#### WHAT TO DO
- a) In the study summary, reproduce word for word the passage from "Purpose of the" to "drug delivery vehicle.".
- b) According to the study summary, which ions were used to ionically crosslink the microspheres?

#### EXERCISE TEXT
* * * * *
Purpose of the Study:

  • To synthesize and characterize ionically crosslinked chitin microspheres for pH-controlled drug delivery.
  • To investigate the influence of external pH on the release profile of vancomycin from the prepared microspheres.
  • To evaluate the potential of these novel microspheres as a drug delivery vehicle.

Main Methods:

  • Chitin was modified with acrylamide moieties using a solution-based approach.
  • Acrylamide-modified chitin microspheres were fabricated via an electrostatic droplet method.
  • Microspheres were ionically crosslinked with ferric ions (Fe3+) and complexed with chitosan.
  • Structural characterization was performed using Fourier-transform infrared spectroscopy (FTIR), scanning electron microscopy (SEM), and energy-dispersive X-ray spectroscopy (EDS).
  • In vitro drug release studies were conducted using vancomycin at different pH values (1.2, 4.0, and 7.4).

Main Results:

  • Spherical microspheres with diameters ranging from 400-500 μm were successfully prepared.
  • Characterization confirmed the successful modification, crosslinking, and complexation of the chitin microspheres.
* * * * *
Body or hand keypoint data:
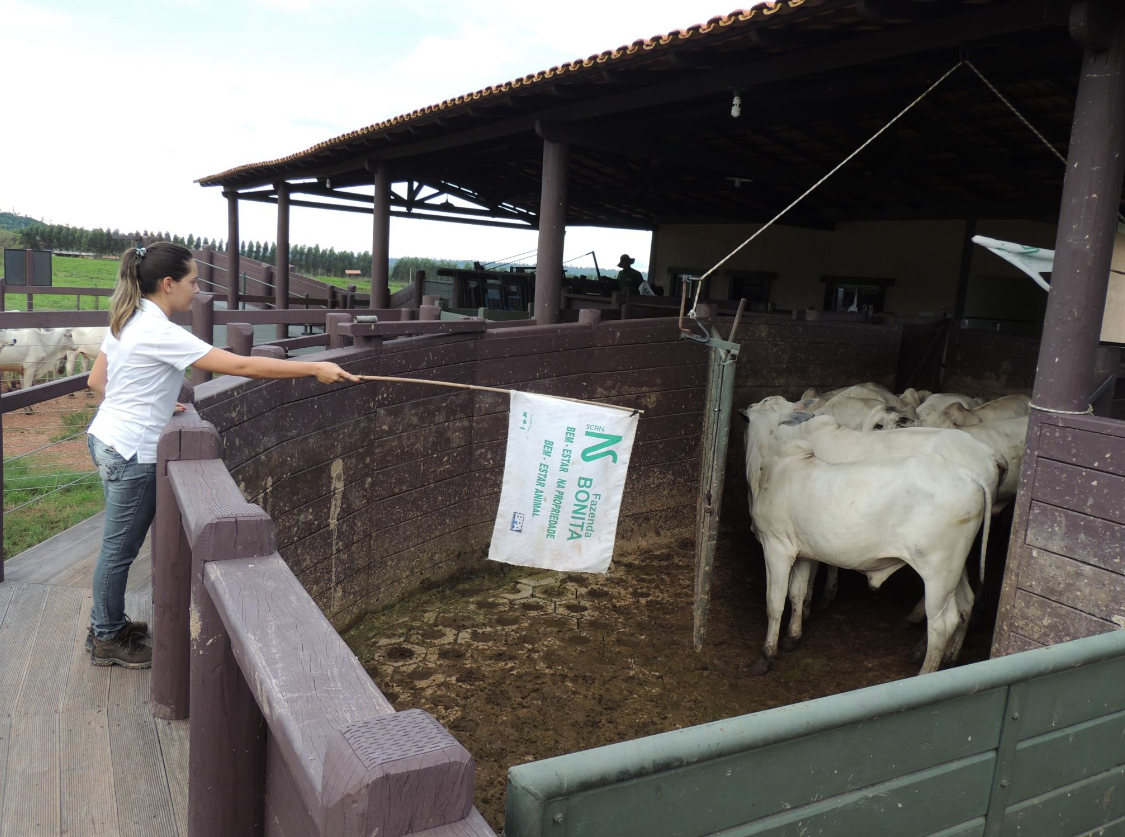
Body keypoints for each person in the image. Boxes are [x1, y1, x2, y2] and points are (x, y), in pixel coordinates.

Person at [84, 241, 359, 668]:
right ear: (169, 283)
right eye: (193, 281)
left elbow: (97, 381)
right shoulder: (159, 330)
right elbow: (244, 366)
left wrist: (154, 400)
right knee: (118, 550)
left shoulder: (128, 317)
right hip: (132, 451)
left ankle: (110, 623)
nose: (197, 289)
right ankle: (106, 637)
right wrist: (312, 367)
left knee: (116, 547)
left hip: (105, 437)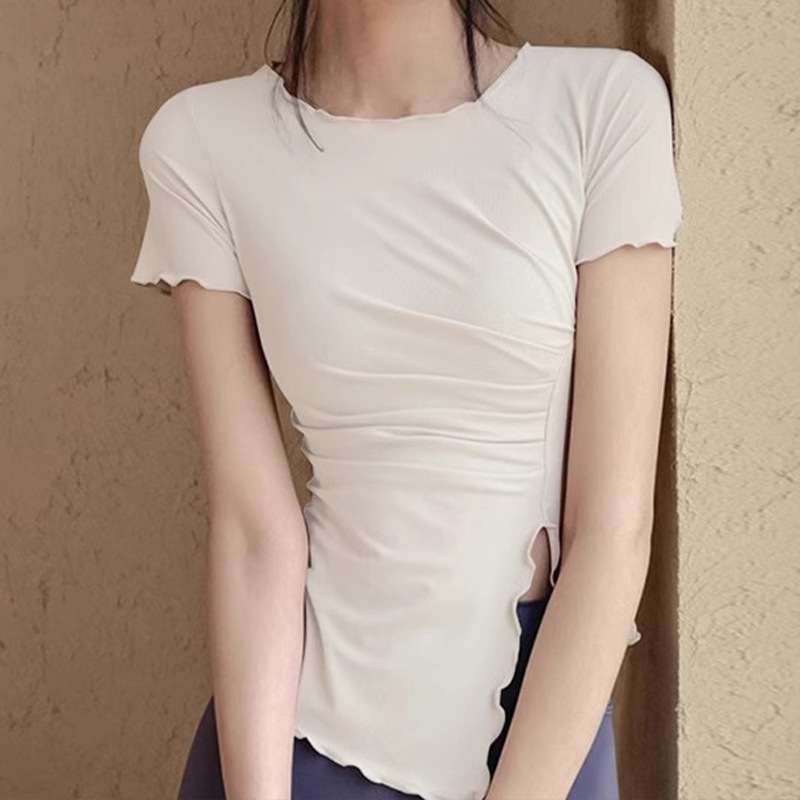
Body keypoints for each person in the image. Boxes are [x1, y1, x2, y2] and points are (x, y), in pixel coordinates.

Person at [129, 2, 683, 799]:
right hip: (291, 742)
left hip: (534, 737)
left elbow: (613, 533)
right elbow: (254, 532)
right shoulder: (203, 140)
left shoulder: (602, 108)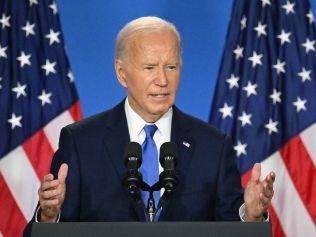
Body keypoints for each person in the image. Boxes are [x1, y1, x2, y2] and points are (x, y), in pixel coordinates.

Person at [24, 16, 275, 235]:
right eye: (150, 68)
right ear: (121, 73)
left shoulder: (213, 146)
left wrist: (250, 216)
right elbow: (41, 233)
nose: (163, 80)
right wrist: (48, 217)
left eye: (171, 67)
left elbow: (230, 230)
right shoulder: (80, 142)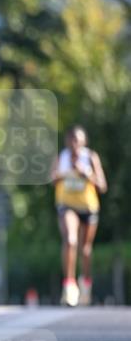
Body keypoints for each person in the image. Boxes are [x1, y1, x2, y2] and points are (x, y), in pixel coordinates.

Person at [51, 125, 107, 307]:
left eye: (78, 140)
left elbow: (102, 186)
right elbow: (52, 179)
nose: (74, 144)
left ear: (84, 142)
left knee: (85, 249)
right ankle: (69, 286)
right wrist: (61, 175)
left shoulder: (90, 157)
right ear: (67, 141)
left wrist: (86, 174)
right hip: (67, 205)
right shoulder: (62, 157)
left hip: (88, 207)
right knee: (71, 240)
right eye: (71, 140)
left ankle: (86, 286)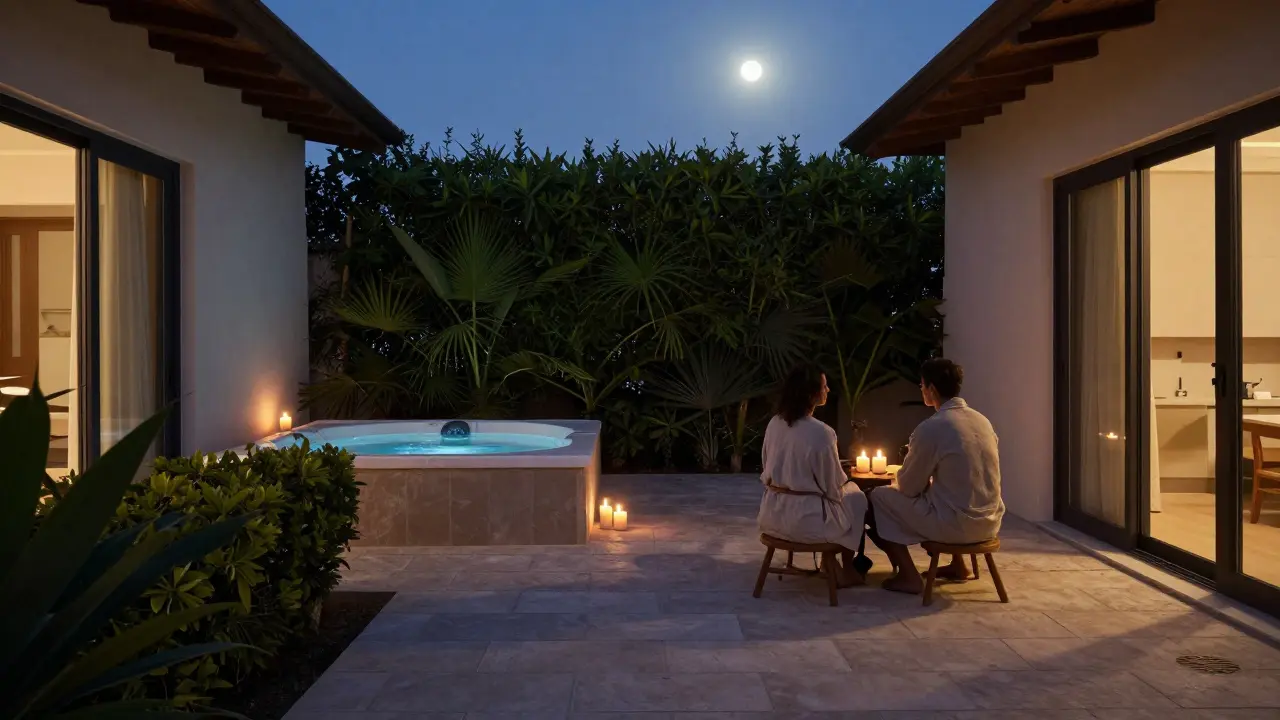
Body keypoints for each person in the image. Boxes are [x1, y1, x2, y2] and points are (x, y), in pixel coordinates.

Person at [867, 358, 1005, 594]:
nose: (921, 390)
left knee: (878, 497)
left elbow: (909, 487)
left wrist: (901, 473)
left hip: (956, 526)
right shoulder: (982, 421)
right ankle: (958, 565)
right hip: (990, 522)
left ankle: (909, 577)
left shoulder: (933, 427)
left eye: (921, 386)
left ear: (931, 389)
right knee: (947, 493)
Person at [758, 364, 868, 587]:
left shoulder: (774, 423)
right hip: (807, 522)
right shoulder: (822, 433)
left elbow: (765, 464)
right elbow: (832, 486)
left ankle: (835, 565)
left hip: (772, 515)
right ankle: (844, 567)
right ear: (812, 394)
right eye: (825, 386)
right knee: (857, 497)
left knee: (848, 496)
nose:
* * * * *
#### SOLUTION LIST
- a)
Purpose of the Study:

  • To synthesize and characterize ionically crosslinked chitin microspheres for pH-controlled drug delivery.
  • To investigate the influence of external pH on the release profile of vancomycin from the prepared microspheres.
  • To evaluate the potential of these novel microspheres as a drug delivery vehicle.

- b) Ferric ions (Fe3+).